In public statements and posts on his social media platform Truth Social, Trump has shown little sign of backing down, scolding DeSantis, the Senate Minority Leader, Mitch McConnell and Rupert Murdoch, their newspapers, notably the New York Post, put their weight behind has attacked possible DeSantis candidacy.
Skeptics have questioned whether Trump would change course and cancel his announcement or stall before launching a formal campaign, as he has done several times at rallies in recent months. But Jason Miller, an adviser to Trump, appeared on the podcast of former president Steve Bannon’s former chief political strategist on Friday and insisted he would go ahead.
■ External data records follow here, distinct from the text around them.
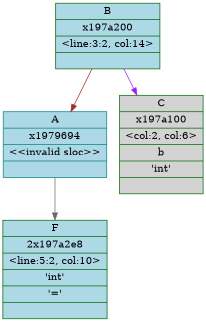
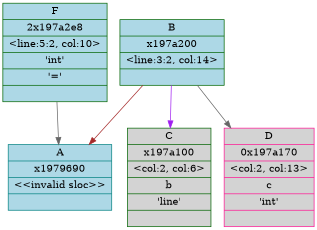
  digraph {
    node [color=darkgreen fillcolor=lightblue shape=record style=filled]
    edge [color=gray40 constraint=true style=solid weight=100]
-   n1 [color=teal label="{ A| x1979694| &lt;&lt;invalid&nbsp;sloc&gt;&gt;| }"]
+   n1 [color=teal label="{ A| x1979690| &lt;&lt;invalid&nbsp;sloc&gt;&gt;| }"]
    n2 [label="{ F| 2x197a2e8| &lt;line:5:2,&nbsp;col:10&gt;| 'int'| '='| }"]
    n3 [label="{ B| x197a200| &lt;line:3:2,&nbsp;col:14&gt;| }"]
-   n4 [fillcolor=lightgrey label="{ C| x197a100| &lt;col:2,&nbsp;col:6&gt;| b| 'int'| }"]
-   n1 -> n2
+   n4 [fillcolor=lightgrey label="{ C| x197a100| &lt;col:2,&nbsp;col:6&gt;| b| 'line'| }"]
+   n5 [color=deeppink fillcolor=lightgrey label="{ D| 0x197a170| &lt;col:2,&nbsp;col:13&gt;| c| 'int'| }"]
+   n2 -> n1
    n3 -> n1 [color=brown]
    n3 -> n4 [color=purple]
+   n3 -> n5
  }
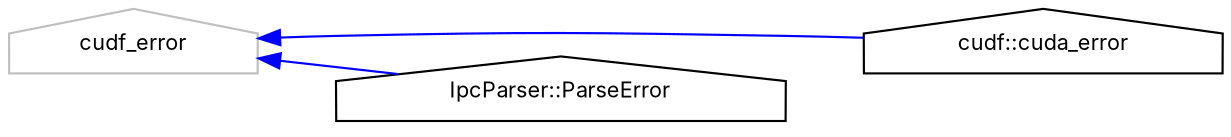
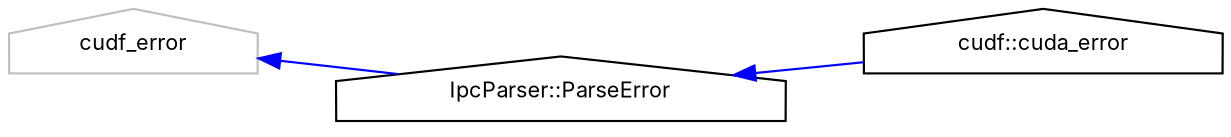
  digraph {
    fontname=Inter
    rankdir=LR
    node [color=black fillcolor=white fontname=Inter fontsize=10 shape=house style=filled]
    edge [color=blue dir=back fontname=Inter fontsize=10 labelfontname=Helvetica labelfontsize=10 style=solid]
    n1 [color=grey75 height=0.2 label=cudf_error width=0.4]
    n2 [height=0.2 label="cudf::cuda_error" width=0.4]
    n3 [height=0.2 label="IpcParser::ParseError" width=0.4]
-   n1 -> n2
+   n3 -> n2
    n1 -> n3
  }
“President Trump is going to announce Tuesday that he is running for president and it’s going to be a very professional, very buttoned-up announcement,” Miller said.
He added the former president told him: “Of course I’m running. I’m going to do that and I want to make sure people know I’m hooked and we need to get the country back on track.”
It remains unclear how many Republicans would challenge Trump for his party’s presidential nomination. Alongside DeSantis, Mike Pence, his vice president, has hinted at a run, as has Larry Hogan, the outgoing centrist governor of Maryland. Glenn Youngkin, the former Carlyle executive who was elected governor of Virginia last year, is also reportedly considering an offer.
Across the aisle, Joe Biden has yet to officially say he will seek re-election in 2024. But after the Democrats’ better-than-expected midterm election results, he sent the strongest signal yet that he will seek a second term, saying “our intention is to run again.”
Tuesday’s announcement comes as Trump faces several legal challenges, including the Jan. 6, 2021 congressional committee investigation into his role in the attack on the U.S. Capitol and efforts to overturn the results of the 2020 election.
On Monday, the US Supreme Court cleared the way for the committee to obtain phone recordings from Kelli Ward, the leader of the Republican Party in Arizona, one of several states where Trump sought to have election results annulled.